- Problem requirements -
Reproduce each of the following lines verbatim, in the order given.

=== Section Start ===

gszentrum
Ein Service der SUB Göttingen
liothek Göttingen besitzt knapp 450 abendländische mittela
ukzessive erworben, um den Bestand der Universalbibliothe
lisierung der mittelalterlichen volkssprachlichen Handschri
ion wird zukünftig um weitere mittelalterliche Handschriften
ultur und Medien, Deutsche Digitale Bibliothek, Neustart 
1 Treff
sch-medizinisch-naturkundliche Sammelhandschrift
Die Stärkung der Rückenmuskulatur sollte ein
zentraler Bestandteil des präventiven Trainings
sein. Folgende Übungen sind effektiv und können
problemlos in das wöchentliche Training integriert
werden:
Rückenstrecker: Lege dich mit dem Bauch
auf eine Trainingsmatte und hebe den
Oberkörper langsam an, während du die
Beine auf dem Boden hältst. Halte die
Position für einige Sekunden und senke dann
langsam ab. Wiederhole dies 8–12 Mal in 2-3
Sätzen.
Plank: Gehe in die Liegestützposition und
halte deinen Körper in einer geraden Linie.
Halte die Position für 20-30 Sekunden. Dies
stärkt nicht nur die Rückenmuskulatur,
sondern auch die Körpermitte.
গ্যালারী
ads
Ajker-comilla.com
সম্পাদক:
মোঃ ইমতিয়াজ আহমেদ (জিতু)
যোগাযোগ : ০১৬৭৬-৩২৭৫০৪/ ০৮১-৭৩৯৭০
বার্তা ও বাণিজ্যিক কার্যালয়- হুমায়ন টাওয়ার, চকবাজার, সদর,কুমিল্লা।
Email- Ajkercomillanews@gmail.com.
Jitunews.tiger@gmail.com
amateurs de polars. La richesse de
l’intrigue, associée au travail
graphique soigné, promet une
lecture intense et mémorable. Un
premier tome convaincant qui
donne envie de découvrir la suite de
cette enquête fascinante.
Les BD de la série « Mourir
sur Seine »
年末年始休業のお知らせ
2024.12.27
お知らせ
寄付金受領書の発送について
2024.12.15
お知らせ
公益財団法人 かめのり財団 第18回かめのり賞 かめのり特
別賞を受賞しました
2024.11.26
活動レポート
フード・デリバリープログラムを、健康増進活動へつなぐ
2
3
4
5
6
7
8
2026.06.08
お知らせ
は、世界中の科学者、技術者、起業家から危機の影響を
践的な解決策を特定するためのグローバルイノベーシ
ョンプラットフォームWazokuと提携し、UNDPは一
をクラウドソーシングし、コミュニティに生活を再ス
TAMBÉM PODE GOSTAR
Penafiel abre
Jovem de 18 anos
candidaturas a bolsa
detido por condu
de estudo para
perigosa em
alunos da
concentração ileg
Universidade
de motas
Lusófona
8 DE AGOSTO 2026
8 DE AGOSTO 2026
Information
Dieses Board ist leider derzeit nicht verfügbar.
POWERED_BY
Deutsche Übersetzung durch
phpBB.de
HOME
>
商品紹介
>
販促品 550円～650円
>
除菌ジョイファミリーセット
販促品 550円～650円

=== Section End ===

- Output for this task -
gszentrum
Ein Service der SUB Göttingen
liothek Göttingen besitzt knapp 450 abendländische mittela
ukzessive erworben, um den Bestand der Universalbibliothe
lisierung der mittelalterlichen volkssprachlichen Handschri
ion wird zukünftig um weitere mittelalterliche Handschriften
ultur und Medien, Deutsche Digitale Bibliothek, Neustart 
1 Treff
sch-medizinisch-naturkundliche Sammelhandschrift
Die Stärkung der Rückenmuskulatur sollte ein
zentraler Bestandteil des präventiven Trainings
sein. Folgende Übungen sind effektiv und können
problemlos in das wöchentliche Training integriert
werden:
Rückenstrecker: Lege dich mit dem Bauch
auf eine Trainingsmatte und hebe den
Oberkörper langsam an, während du die
Beine auf dem Boden hältst. Halte die
Position für einige Sekunden und senke dann
langsam ab. Wiederhole dies 8–12 Mal in 2-3
Sätzen.
Plank: Gehe in die Liegestützposition und
halte deinen Körper in einer geraden Linie.
Halte die Position für 20-30 Sekunden. Dies
stärkt nicht nur die Rückenmuskulatur,
sondern auch die Körpermitte.
গ্যালারী
ads
Ajker-comilla.com
সম্পাদক:
মোঃ ইমতিয়াজ আহমেদ (জিতু)
যোগাযোগ : ০১৬৭৬-৩২৭৫০৪/ ০৮১-৭৩৯৭০
বার্তা ও বাণিজ্যিক কার্যালয়- হুমায়ন টাওয়ার, চকবাজার, সদর,কুমিল্লা।
Email- Ajkercomillanews@gmail.com.
Jitunews.tiger@gmail.com
amateurs de polars. La richesse de
l’intrigue, associée au travail
graphique soigné, promet une
lecture intense et mémorable. Un
premier tome convaincant qui
donne envie de découvrir la suite de
cette enquête fascinante.
Les BD de la série « Mourir
sur Seine »
年末年始休業のお知らせ
2024.12.27
お知らせ
寄付金受領書の発送について
2024.12.15
お知らせ
公益財団法人 かめのり財団 第18回かめのり賞 かめのり特
別賞を受賞しました
2024.11.26
活動レポート
フード・デリバリープログラムを、健康増進活動へつなぐ
2
3
4
5
6
7
8
2026.06.08
お知らせ
は、世界中の科学者、技術者、起業家から危機の影響を
践的な解決策を特定するためのグローバルイノベーシ
ョンプラットフォームWazokuと提携し、UNDPは一
をクラウドソーシングし、コミュニティに生活を再ス
TAMBÉM PODE GOSTAR
Penafiel abre
Jovem de 18 anos
candidaturas a bolsa
detido por condu
de estudo para
perigosa em
alunos da
concentração ileg
Universidade
de motas
Lusófona
8 DE AGOSTO 2026
8 DE AGOSTO 2026
Information
Dieses Board ist leider derzeit nicht verfügbar.
POWERED_BY
Deutsche Übersetzung durch
phpBB.de
HOME
>
商品紹介
>
販促品 550円～650円
>
除菌ジョイファミリーセット
販促品 550円～650円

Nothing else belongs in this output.